* [Vorliegender Text]
++++

Verfahrensgang
LG Stuttgart (Aktenzeichen 18 O 382/18) |
Tenor
1. Auf die Berufung des Klägers wird das Urteil des Landgerichts Stuttgart vom 27.03.2019 - 18 O 382/18 - abgeändert:
Die Beklagte wird verurteilt, an den Kläger 1.206,90 Euro nebst Zinsen i.H.v. 5 Prozentpunkten über dem jeweiligen Basiszinssatz seit dem 27.08.2015 zu zahlen.
Die Beklagte wird verurteilt, den Kläger von außergerichtlich angefallenen Rechtsanwaltskosten gegenüber der J.R., i.H.v. 106,74 Euro freizustellen.
Im Übrigen wird die Klage abgewiesen.
2. Im Übrigen wird die Berufung des Klägers zurückgewiesen.
3. Von den Kosten des Rechtsstreits hat der Kläger 9/10 zu tragen, die Beklagte 1/10.
4. Das Urteil ist vorläufig vollstreckbar. Die Parteien können die Vollstreckung durch die jeweils andere Partei gegen Sicherheitsleistung in Höhe von 120 Prozent des vollstreckbaren Betrages abwenden, wenn nicht die jeweils andere Partei vor der Vollstreckung Sicherheit in Höhe von 120 Prozent des jeweils zu vollstreckenden Betrages leistet.

++++

(Datenauszüge)

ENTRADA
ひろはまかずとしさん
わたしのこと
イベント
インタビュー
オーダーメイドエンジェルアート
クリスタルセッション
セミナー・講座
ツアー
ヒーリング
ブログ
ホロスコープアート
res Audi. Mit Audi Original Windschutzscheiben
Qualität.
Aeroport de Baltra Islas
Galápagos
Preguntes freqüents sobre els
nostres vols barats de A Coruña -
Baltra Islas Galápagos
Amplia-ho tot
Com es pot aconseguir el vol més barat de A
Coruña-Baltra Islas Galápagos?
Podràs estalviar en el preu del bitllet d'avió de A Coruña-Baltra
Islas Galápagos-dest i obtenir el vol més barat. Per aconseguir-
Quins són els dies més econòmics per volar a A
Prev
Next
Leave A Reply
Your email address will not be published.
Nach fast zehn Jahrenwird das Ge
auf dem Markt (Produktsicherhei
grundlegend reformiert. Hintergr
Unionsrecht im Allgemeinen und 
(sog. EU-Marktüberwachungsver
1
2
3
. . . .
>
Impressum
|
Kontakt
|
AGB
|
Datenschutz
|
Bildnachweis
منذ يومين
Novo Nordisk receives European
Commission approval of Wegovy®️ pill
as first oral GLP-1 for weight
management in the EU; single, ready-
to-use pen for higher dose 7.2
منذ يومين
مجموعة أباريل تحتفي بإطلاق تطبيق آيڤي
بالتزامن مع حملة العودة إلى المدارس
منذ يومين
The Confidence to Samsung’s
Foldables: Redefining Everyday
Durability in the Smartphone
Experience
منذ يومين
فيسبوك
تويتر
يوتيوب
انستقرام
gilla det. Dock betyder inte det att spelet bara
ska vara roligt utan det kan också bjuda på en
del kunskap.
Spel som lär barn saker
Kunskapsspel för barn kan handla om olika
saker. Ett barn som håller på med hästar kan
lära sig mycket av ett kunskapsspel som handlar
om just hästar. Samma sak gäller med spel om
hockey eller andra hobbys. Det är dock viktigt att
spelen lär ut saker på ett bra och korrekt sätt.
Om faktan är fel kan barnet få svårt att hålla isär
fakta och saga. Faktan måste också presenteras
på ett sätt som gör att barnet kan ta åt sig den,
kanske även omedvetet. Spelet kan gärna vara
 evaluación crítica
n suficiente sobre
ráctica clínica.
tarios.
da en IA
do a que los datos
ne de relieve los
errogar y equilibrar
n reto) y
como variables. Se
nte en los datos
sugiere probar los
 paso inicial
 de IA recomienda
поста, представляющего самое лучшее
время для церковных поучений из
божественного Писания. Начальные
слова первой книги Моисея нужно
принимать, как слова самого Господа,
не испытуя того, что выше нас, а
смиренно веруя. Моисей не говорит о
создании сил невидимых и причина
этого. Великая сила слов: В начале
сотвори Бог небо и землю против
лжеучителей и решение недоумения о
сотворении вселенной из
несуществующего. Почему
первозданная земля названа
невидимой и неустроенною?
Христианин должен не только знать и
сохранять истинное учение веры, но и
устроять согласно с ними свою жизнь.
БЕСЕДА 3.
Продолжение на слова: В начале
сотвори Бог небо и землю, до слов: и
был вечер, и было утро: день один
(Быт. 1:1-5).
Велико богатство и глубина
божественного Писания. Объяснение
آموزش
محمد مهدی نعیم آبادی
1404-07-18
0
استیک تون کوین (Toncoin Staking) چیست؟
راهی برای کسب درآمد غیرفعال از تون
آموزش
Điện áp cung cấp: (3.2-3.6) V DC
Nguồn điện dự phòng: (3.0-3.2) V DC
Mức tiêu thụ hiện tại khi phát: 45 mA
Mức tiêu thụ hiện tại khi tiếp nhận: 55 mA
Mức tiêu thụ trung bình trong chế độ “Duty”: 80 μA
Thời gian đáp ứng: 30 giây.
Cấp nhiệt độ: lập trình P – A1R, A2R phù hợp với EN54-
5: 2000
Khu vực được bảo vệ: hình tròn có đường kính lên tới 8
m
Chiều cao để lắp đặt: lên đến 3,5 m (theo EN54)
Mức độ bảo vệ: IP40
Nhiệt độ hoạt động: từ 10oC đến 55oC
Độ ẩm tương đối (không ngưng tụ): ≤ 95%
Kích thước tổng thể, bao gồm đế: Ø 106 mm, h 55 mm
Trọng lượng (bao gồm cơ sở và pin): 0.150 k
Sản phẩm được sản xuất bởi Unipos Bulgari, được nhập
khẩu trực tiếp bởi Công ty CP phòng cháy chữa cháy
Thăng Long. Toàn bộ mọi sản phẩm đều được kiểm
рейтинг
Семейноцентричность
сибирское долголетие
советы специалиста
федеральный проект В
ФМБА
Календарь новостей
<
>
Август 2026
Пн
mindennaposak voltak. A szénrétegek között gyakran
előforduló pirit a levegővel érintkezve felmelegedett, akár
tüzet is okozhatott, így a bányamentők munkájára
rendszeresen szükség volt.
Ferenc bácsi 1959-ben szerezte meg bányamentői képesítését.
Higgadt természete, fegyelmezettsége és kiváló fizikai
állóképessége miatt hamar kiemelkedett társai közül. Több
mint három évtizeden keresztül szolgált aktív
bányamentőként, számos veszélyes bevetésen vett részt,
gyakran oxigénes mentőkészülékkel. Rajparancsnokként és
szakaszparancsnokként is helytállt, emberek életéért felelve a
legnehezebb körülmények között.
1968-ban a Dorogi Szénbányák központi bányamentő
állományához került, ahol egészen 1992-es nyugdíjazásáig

++++

* [Arbeitsauftrag] Schreiben Sie aus dem Urteil den Abschnitt von „Verfahrensgang“ bis „die Beklagte 1/10.“ wortgetreu ab. Die Einträge haben hierfür keine Bedeutung.

* [Lösung]
Verfahrensgang
LG Stuttgart (Aktenzeichen 18 O 382/18) |
Tenor
1. Auf die Berufung des Klägers wird das Urteil des Landgerichts Stuttgart vom 27.03.2019 - 18 O 382/18 - abgeändert:
Die Beklagte wird verurteilt, an den Kläger 1.206,90 Euro nebst Zinsen i.H.v. 5 Prozentpunkten über dem jeweiligen Basiszinssatz seit dem 27.08.2015 zu zahlen.
Die Beklagte wird verurteilt, den Kläger von außergerichtlich angefallenen Rechtsanwaltskosten gegenüber der J.R., i.H.v. 106,74 Euro freizustellen.
Im Übrigen wird die Klage abgewiesen.
2. Im Übrigen wird die Berufung des Klägers zurückgewiesen.
3. Von den Kosten des Rechtsstreits hat der Kläger 9/10 zu tragen, die Beklagte 1/10.